I'm trying to resist that urge because there are two: the SFF/genre reader who's three steps ahead of me bc they know all the tropes, and the BIGOT sff/genre reader who's deliberately misreading everything I do in order to avoid all the "woke."

@orionkidder
It's like I/They heard. It's on my hedge words list. It slows down the story, and I kill such vermin when ever I can. I imagine it's slightly more difficult to set off the telepathically sensed whatever, words or feelings, such that the reader doesn't need the crutch. 😇

@sfwrtr @orionkidder

One of the platforms I publish on doesn't support italics so I end up with too many "I thought" bits.

@NaraMoore @orionkidder Not even bbcode? Wow, that's almost like a typewriter. Harsh. Almost makes you want to try something like indenting, but that's probably not supported either. Uggh!

@sfwrtr @orionkidder

Nope, no indent. They wrote their own formatting code and tokens instead of using HTML. It's very limited.

@NaraMoore @sfwrtr Yikes. That's hard. I'm curious what other solutions you might have thought of before settling on an in-text attribution? I'm wondering if ~squiggles~ would do it, like little thought waves. :)

@orionkidder @NaraMoore We do make a big deal about saidisms but it comes down to one thing, ensuring the reader doesn't get lost in dialogue as transparently as possible. If you need em, use em, I say. Just keep word attributions with a quote comma and motion/sound/touch attributions as a separate sentence. If heard or sensed works better, then use them. Consistently. They then disappear. For me, when I did telepathy, I simply didn't use quotes and staged sentences to be unambiguously attributable. It really becomes transparent, though a few helpers like "said telepathically" to set the context may help. Then just let fly:

"I'm very sorry I said that."

Are you? Are you really, she shouted. The vein on her forehead pulsed. Do you know how it made me... feel?

"I really don't. Tell me."

For an instants he thought he stood knee high in a cesspool. Warm mud that wasn't. Flies buzzing. He caught his nose against as stench not there. "Elena! Stop!"

I didn't have the luxury to stop! Sorry doesn't heal wounds—

@sfwrtr @NaraMoore I like that a lot. That's a great effect. I might steal that!

@orionkidder @sfwrtr

I applied Occan's Razer. The simplest solution is most likely the best. I tag them with thought, wondered, and occationally mused. Then treat them like any other dialog.
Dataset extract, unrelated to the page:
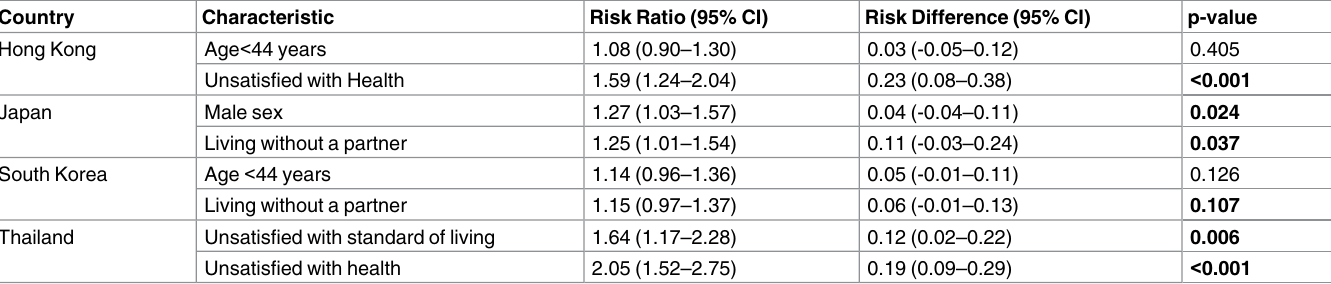
Table 5. Multivariate regression models for lower trust (trust ‘not at all’ or ‘not much’) in TV/Media in each country.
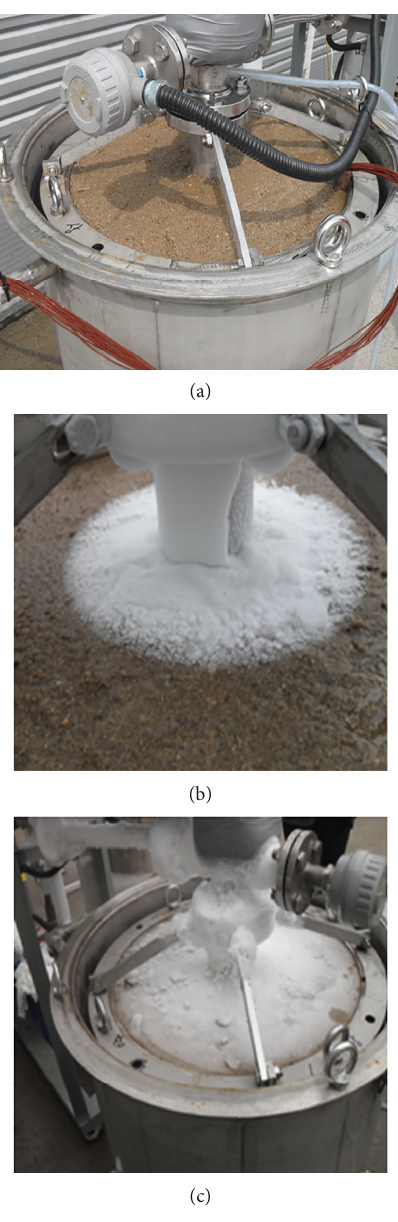
Figure 5: Progress of freezing on top of the sand Figure 7 shows the extraction of frozen soil sample and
Really the biggest issue is to insure they are in present tense not past tense, while the characters narrative remains past tense.

@orionkidder @NaraMoore

I like that a lot. That's a great effect. I might steal that.
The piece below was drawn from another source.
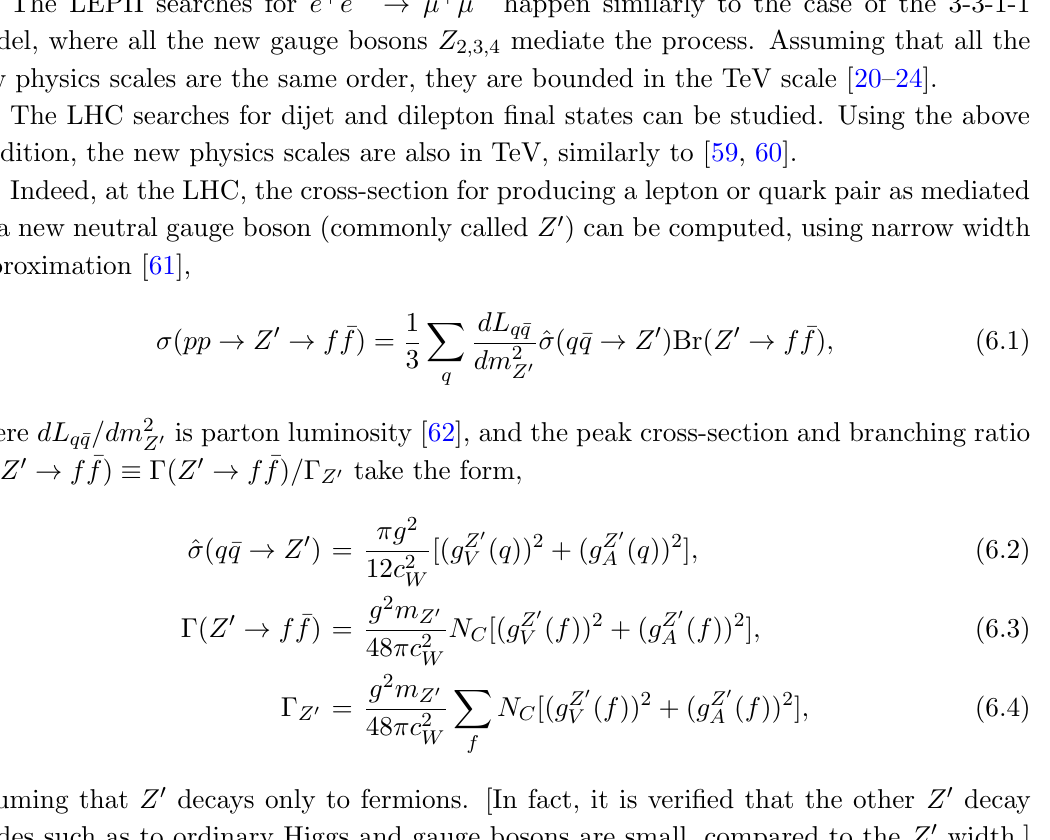
Figure 8 . The bounds on the new physics scales as functions of δ from the FCNCs for w = 0 . 5Λ V , where the panels from left to right and top to bottom are for the four dark matter models,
Please do. When the story wins a Hugo or becomes a bestseller, please mention me. 😋

@sfwrtr I will have to be ruthless on my second draft and take out any time that it's just a thing that's happening rather than a thing that she can sense because of the telepathy. Observable details don't need to be filtered through her POV.

@orionkidder
"Literally iambic," is itself oddly poetic, with various meanings and implications both to poetry and prose. However, might I suggest, adding a "fleeting..." before that kiss?

@sfwrtr The way I read it, that would not fit the meter. Maybe I'm doing something in my head that's different than what's strictly on the page?

The funny thing about iambic is English speakers do it without realizing all the time. I saw a linguist do a video about it where you can find it "in the wild" all over the place. I wrote that line without any poetic designs at all.